| Task material |
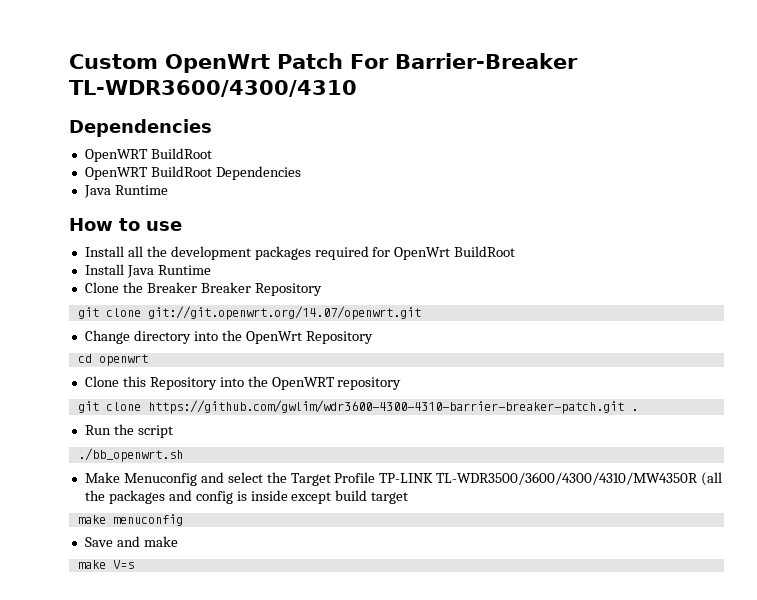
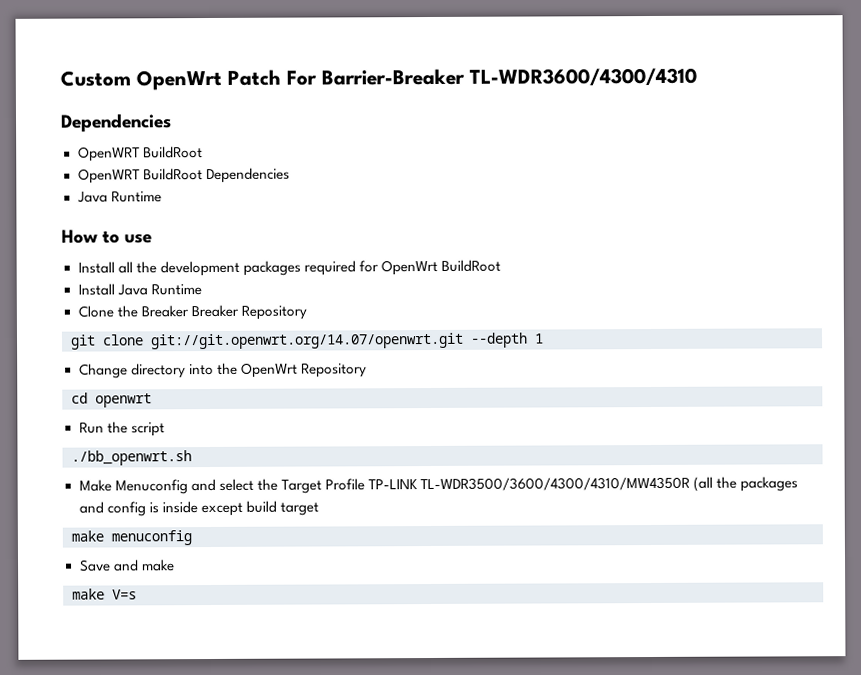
(421, 313) none -> [470,332,544,348] --depth 1
[84,376,402,390] [77,400,638,414] // Clone this Repository into the OpenWRT repository // git clone https://github.com/gwlim/wdr3600-4300-4310-barrier-breaker-patch.git . -> (152, 400) none

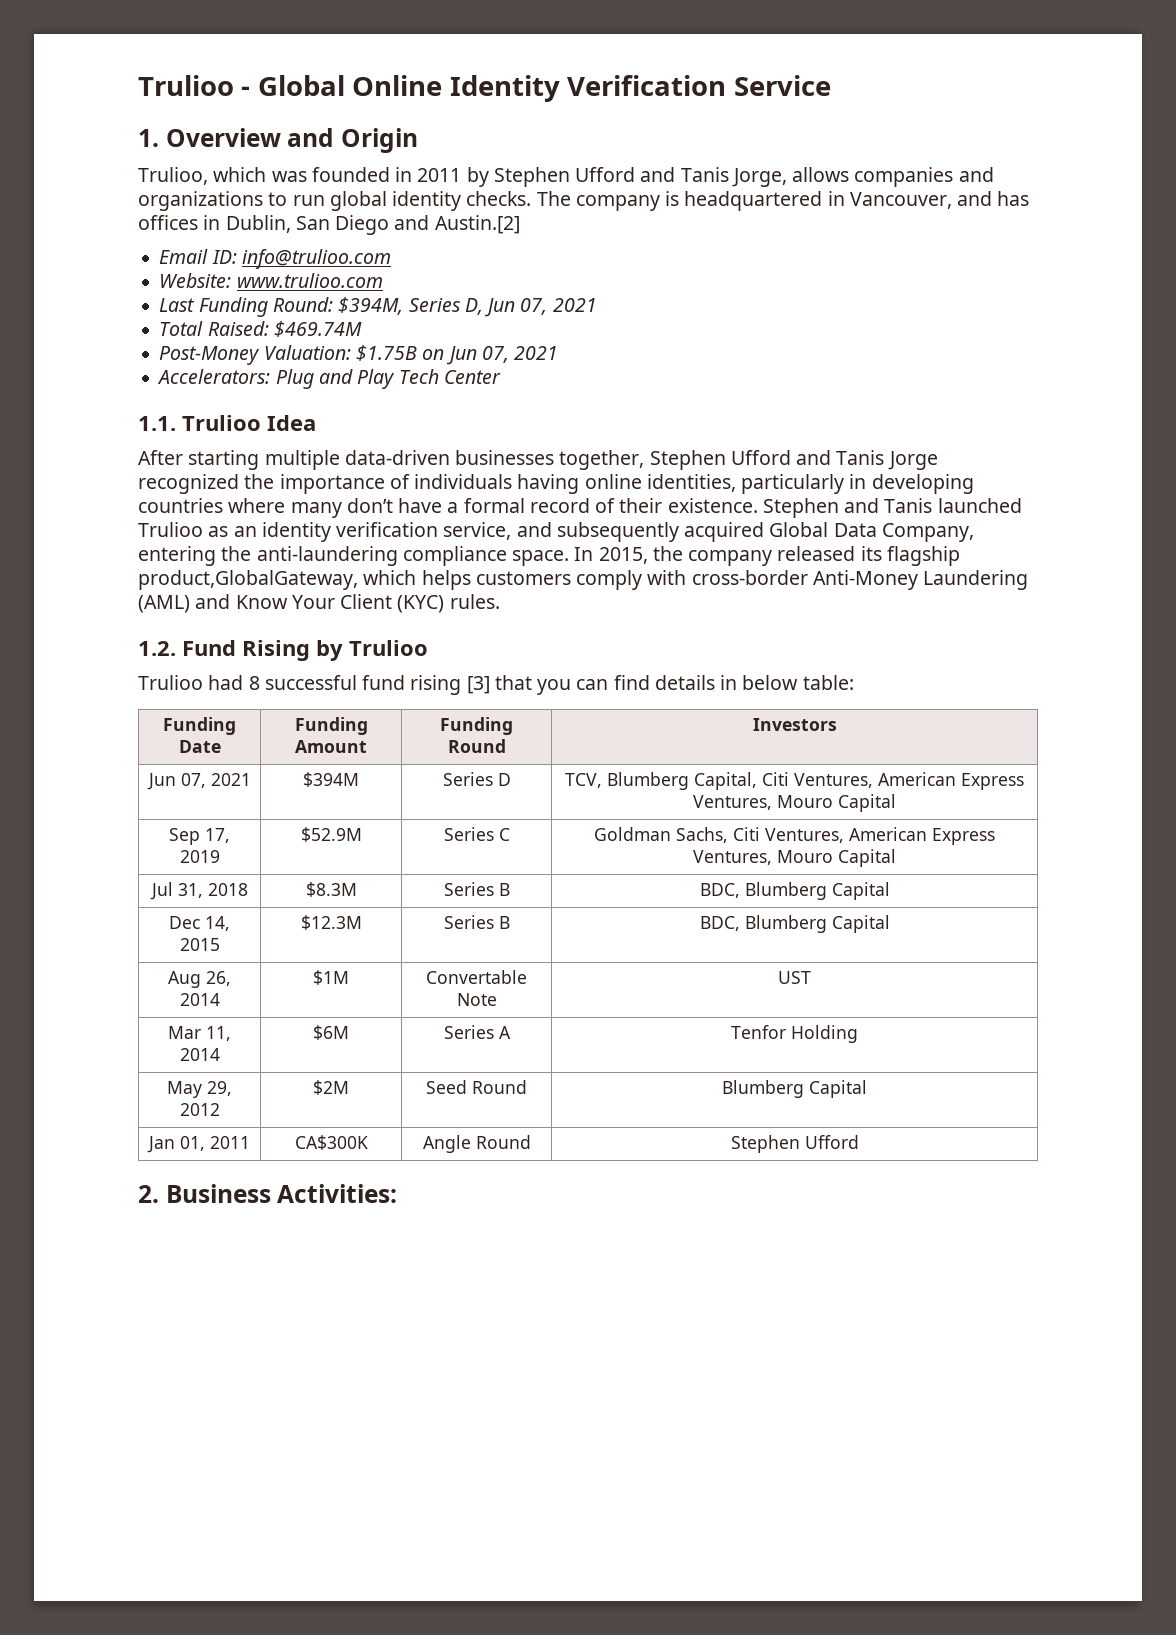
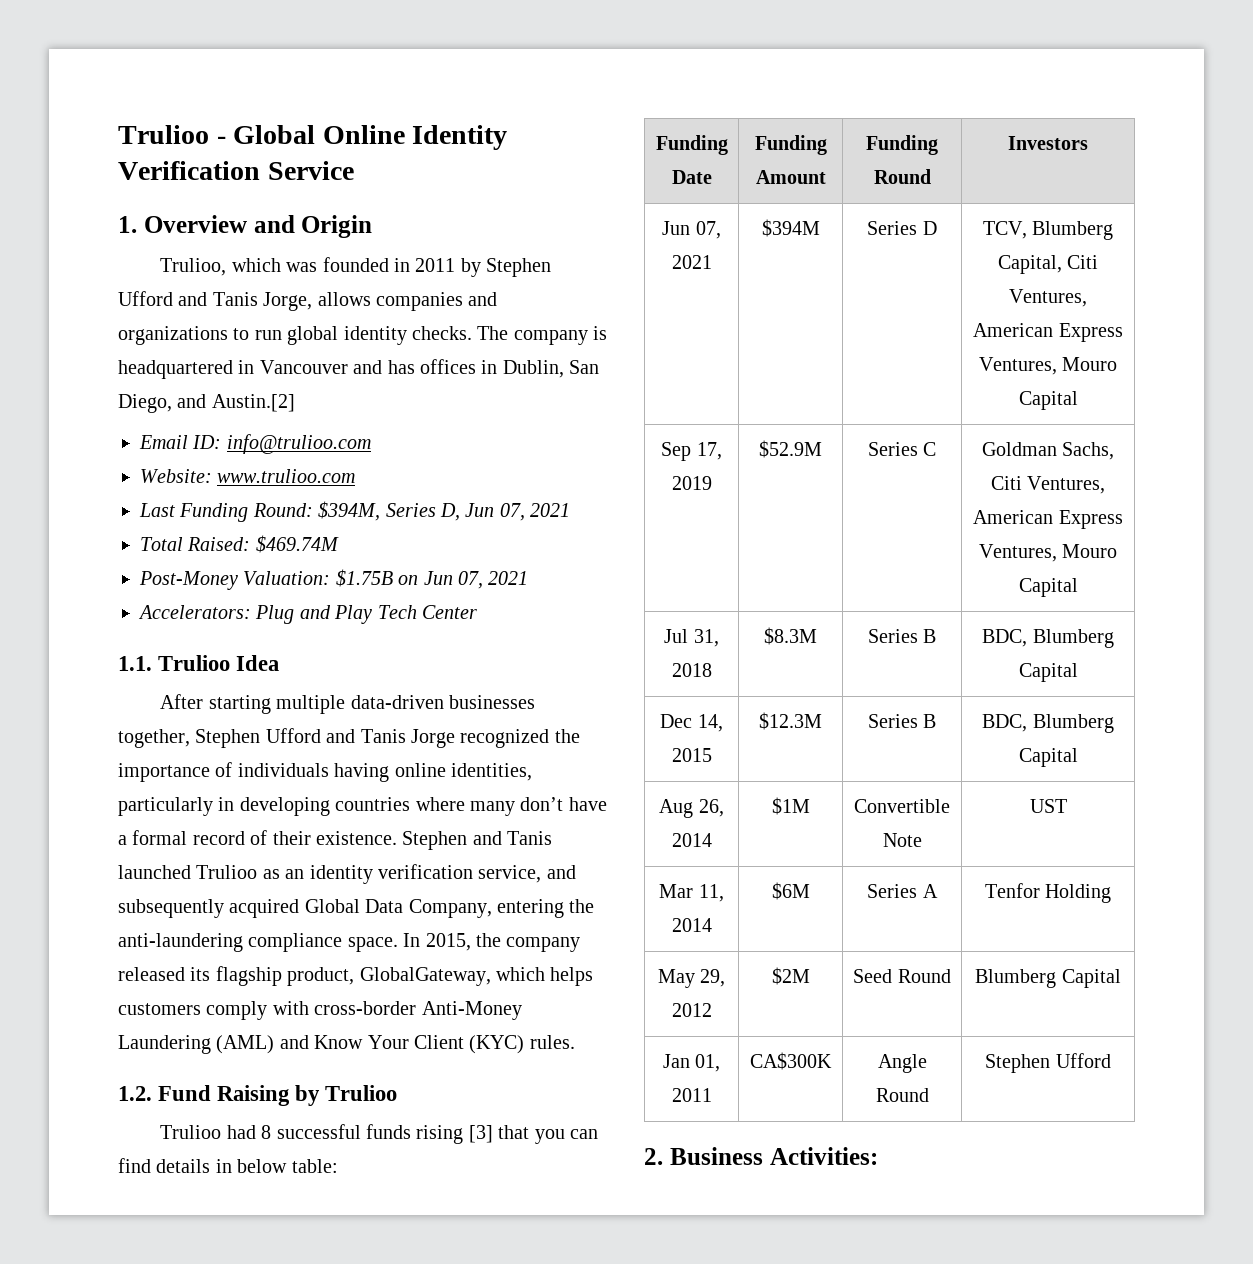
[849,192,952,209] Vancouver, -> [259,360,348,374] Vancouver
[335,215,390,235] Diego -> [118,394,172,413] Diego,
[138,570,358,590] product,GlobalGateway, -> [287,967,491,986] product, GlobalGateway,
[242,640,310,661] Rising -> [217,1085,291,1106] Raising
[362,675,406,690] fund -> [365,1124,411,1139] funds
[426,970,527,984] Convertable -> [854,799,950,813] Convertible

| Task goal |
An exact copy of the material above is required, minus its images.

| Exercise answer |
(421, 313) none -> [470,332,544,348] --depth 1
[84,376,402,390] [77,400,638,414] // Clone this Repository into the OpenWRT repository // git clone https://github.com/gwlim/wdr3600-4300-4310-barrier-breaker-patch.git . -> (152, 400) none

[849,192,952,209] Vancouver, -> [259,360,348,374] Vancouver
[335,215,390,235] Diego -> [118,394,172,413] Diego,
[138,570,358,590] product,GlobalGateway, -> [287,967,491,986] product, GlobalGateway,
[242,640,310,661] Rising -> [217,1085,291,1106] Raising
[362,675,406,690] fund -> [365,1124,411,1139] funds
[426,970,527,984] Convertable -> [854,799,950,813] Convertible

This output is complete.